Todo el mundo habló de lo buen periodista que era el cura. Así también el cardenal Amigo, con cuyo vozarrón de locutor bordó un relato teatral y hondo que fue lo mejor de la noche y que rebosaba, además, espíritu periodístico. A lo que se ve, tal vez sería buena idea quitar la Facultad y ampliar el Seminario. Y eso que los preliminares del acto no auguraban nada emocionante, viendo el montón de curitas ancianos en clergyman, con sus barbillas brillantes y sus eses bien pronunciadas, que subían las escalerillas de la antigua fábrica de cerveza. Tampoco pegaba la presencia de un muñeco gigante de Gambrinus, brindando con una jarra en la misma puerta del salón. Pero este engaño se diluyó tan pronto como se desplegaron los abanicos y comenzaron las intervenciones.  

El presidente de la Fundación Cruzcampo, anfitriona de tan literarias exequias, estuvo muy a la altura. Julio Cuesta, que así se llama, dijo que "Javierre forma parte del paisaje emocional de Sevilla" y destacó su dignidad y su capacidad para comunicar la fe. El autor del libro, Antonio Lorca, definió a su mentor como un "vitalista enfermizo", hiperactivo, agitador "dentro y fuera de la Iglesia" y de una cultura vastísima. Entonces soltó la frase que a muchos no pareció quizá lo más interesante de la noche (habiendo otras más de llorar y de reír) pero donde radicaba la esencia del personaje, la razón de que el libro le costase a su autor dos años de denuedo no siempre recompensado y uno de los principales elementos definitorios del sacerdote: "José María sabía mucho más de lo que me ha contado." Resaltó, por fin, la gran capacidad de su amigo y ex jefe para el apasionamiento, poniendo como ejemplo que "Javierre se enamoró no una, sino dos veces".  
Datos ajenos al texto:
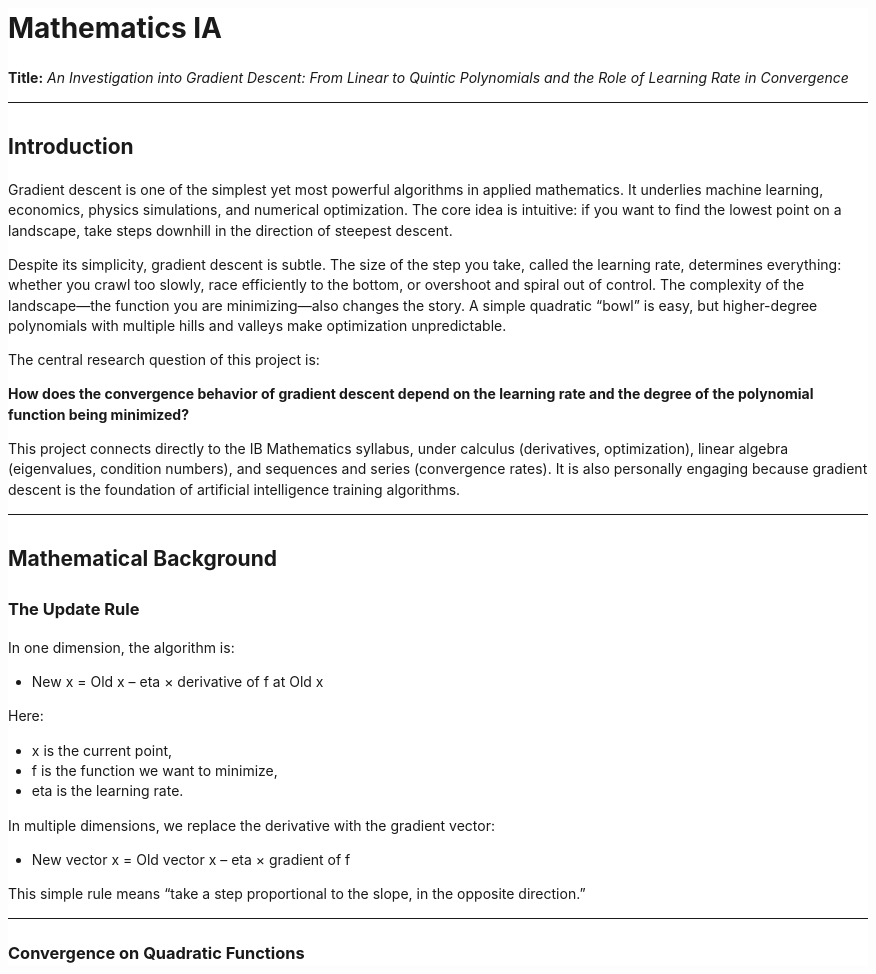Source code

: # Mathematics IA  
**Title:** *An Investigation into Gradient Descent: From Linear to Quintic Polynomials and the Role of Learning Rate in Convergence*  

---

## Introduction  

Gradient descent is one of the simplest yet most powerful algorithms in applied mathematics. It underlies machine learning, economics, physics simulations, and numerical optimization. The core idea is intuitive: if you want to find the lowest point on a landscape, take steps downhill in the direction of steepest descent.  

Despite its simplicity, gradient descent is subtle. The size of the step you take, called the learning rate, determines everything: whether you crawl too slowly, race efficiently to the bottom, or overshoot and spiral out of control. The complexity of the landscape—the function you are minimizing—also changes the story. A simple quadratic “bowl” is easy, but higher-degree polynomials with multiple hills and valleys make optimization unpredictable.  

The central research question of this project is:  

**How does the convergence behavior of gradient descent depend on the learning rate and the degree of the polynomial function being minimized?**  

This project connects directly to the IB Mathematics syllabus, under calculus (derivatives, optimization), linear algebra (eigenvalues, condition numbers), and sequences and series (convergence rates). It is also personally engaging because gradient descent is the foundation of artificial intelligence training algorithms.  

---

## Mathematical Background  

### The Update Rule  

In one dimension, the algorithm is:  

- New x = Old x – eta × derivative of f at Old x  

Here:  
- x is the current point,  
- f is the function we want to minimize,  
- eta is the learning rate.  

In multiple dimensions, we replace the derivative with the gradient vector:  

- New vector x = Old vector x – eta × gradient of f  

This simple rule means “take a step proportional to the slope, in the opposite direction.”  

---

### Convergence on Quadratic Functions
Se mostró entonces un vídeo en plan catarsis, para que la gente llorase viendo y oyendo a tan singular personaje como si estuviese ahí mismo, diciendo unas cosas preciosas y con una música capaz de saltarle las lágrimas a un cargador del muelle de Nueva York de apellido italiano. Siguió la alocución de Jesús Rico, director general de la hermandad de curas operarios diocesanos a la que Javierre pertenecía ("él no se habría prestado", dijo, refiriéndose a tan populoso acto, dando a entender que ni siquiera habría ido de estar vivo, conjetura que parecían compartir algunos de los presentes). Pero la emoción real vino con la intervención repleta de anécdotas, de humor y de verdad a saco que hizo del nieto del cura, Pablo Sánchez Fernández-Palacios, de la familia que hospedó al sacerdote casi toda su vida en su casa del Paseo de Colón. Subió aún más el listón el cardenal Amigo Vallejo, que habló del viejo geniecillo de cejas arqueadas, sonrisa de escualo, pronto de basilisco y corazón de santo como se habla de un amigo del alma. Manuel Chaves, inspirado por el ambiente, tampoco hizo un discurso aburrido. Soltó cosas de político, claro, pero aseguró que echaba de menos, en este mundo, a más personas como Javierre. Si no lo dijo así, lo pensó.